The national president of the Nomads outlaw motorcycle gang has been arrested in Canberra after allegedly supplying firearms that were used in three shootings on the NSW South Coast in December last year.

In a major operation, police yesterday arrested the 34-year-old man in Garran, in Canberra’s south, before raiding two properties in Kingston and Kambah.

Two cars were seized, as well as a firearm, illicit drugs, jewellery and bikie paraphernalia, including patches.

The man was taken to the ACT Watch House, to be extradited to NSW later today.

Detective Superintendent Scott Moller said the arrest was a major disruption to bikie activity.

“With the arrest of this Nomads national president, the influence of this club within Canberra is now extremely limited,” he said.

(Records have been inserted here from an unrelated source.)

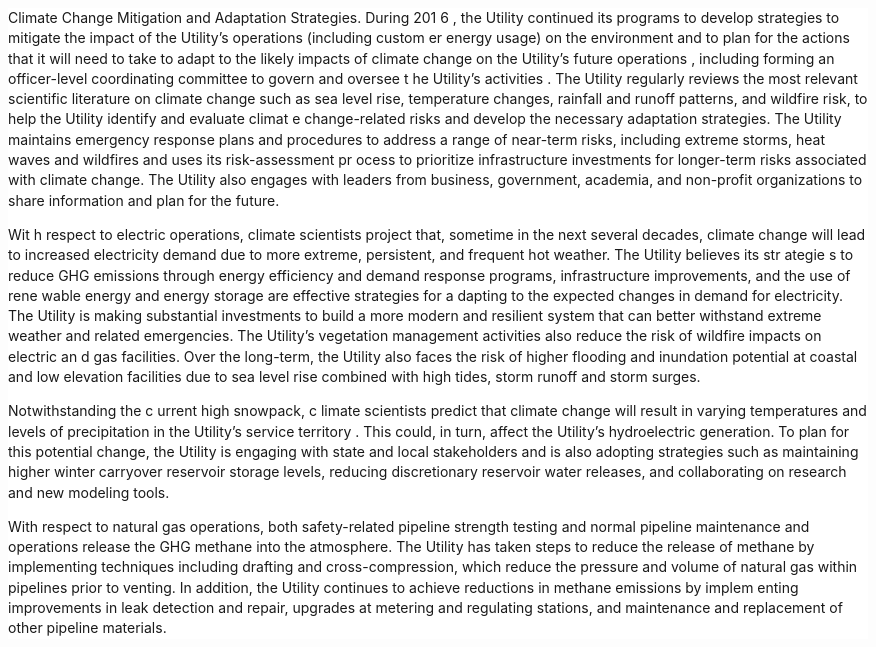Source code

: Climate
Change
Mitigation
and
Adaptation
Strategies.
During 201 6 , the Utility continued its programs to develop strategies to mitigate the impact of the Utility’s
operations (including custom er energy usage) on the environment and to plan for the actions that it will need to take to adapt to the likely impacts of climate change
on the Utility’s future operations , including forming an officer-level coordinating committee to govern and oversee t he Utility’s activities .  The Utility regularly
reviews the most relevant scientific literature on climate change such as sea level rise, temperature changes, rainfall and runoff patterns, and wildfire risk, to help the
Utility identify and evaluate climat e change-related risks and develop the necessary adaptation strategies.  The Utility maintains emergency response plans and
procedures to address a range of near-term risks, including extreme storms, heat waves and wildfires and uses its risk-assessment pr ocess to prioritize infrastructure
investments for longer-term risks associated with climate change. The Utility also engages with leaders from business, government, academia, and non-profit
organizations to share information and plan for the future.

Wit h respect to electric operations, climate scientists project that, sometime in the next several decades, climate change will lead to increased electricity demand due
to more extreme, persistent, and frequent hot weather.  The Utility believes its str ategie s to reduce GHG emissions through energy efficiency and demand response
programs, infrastructure improvements, and the use of rene wable energy and energy storage are effective strategies for a dapting to the expected changes in demand
for electricity.  The Utility is making substantial investments to build a more modern and resilient system that can better withstand extreme weather and related
emergencies.   The Utility’s vegetation management activities also reduce the risk of wildfire impacts on electric an d gas facilities.  Over the long-term, the Utility
also faces the risk of higher flooding and inundation potential at coastal and low elevation facilities due to sea level rise combined with high tides, storm runoff and
storm surges.

Notwithstanding the c urrent high snowpack, c limate scientists predict that climate change will result in varying temperatures and levels of precipitation in the
Utility’s service territory .  This could, in turn, affect the Utility’s hydroelectric generation.  To plan for this potential change, the Utility is engaging with state and
local stakeholders and is also adopting strategies such as maintaining higher winter carryover reservoir storage levels, reducing discretionary reservoir water releases,
and collaborating on research and new modeling tools.

With respect to natural gas operations, both safety-related pipeline strength testing and normal pipeline maintenance and operations release the GHG methane into the
atmosphere.  The Utility has taken steps to reduce the release of methane by implementing techniques including drafting and cross-compression, which reduce the
pressure and volume of natural gas within pipelines prior to venting.   In addition, the Utility continues to achieve reductions in methane emissions by implem enting
improvements in leak detection and repair, upgrades at metering and regulating stations, and maintenance and replacement of other pipeline materials.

Police previously released CCTV images of two men wanted in connection to the South Coast crimes.(Supplied: NSW Police)

The arrest is the latest in an “extensive” investigation between Taskforce Nemesis, the ACT anti-bikie squad, and NSW’s Strike Force Essendene, which was established to investigate the 2019 South Coast shootings.

On December 1 and 2 last year, police were called to two homes in Batehaven and Nelligen after shots were fired into houses.

Soon after, police reported an incident on the Princes Highway just south of Batemans Bay where three men with firearms approached another three men, before a fight broke out and three of the men were hospitalised.

Ten people have been placed before the courts and 49 charges laid as a result of the investigation.

NSW Criminal Groups Squad Commander, Detective Superintendent Robert Critchlow, said their work “will continue … across the country to ensure those who endanger lives through their illegal behaviour are put before the courts and held accountable”.

“If you wish to jeopardise the safety of the community … it is only a matter of time before we find you, no matter where you choose to hide,” he said.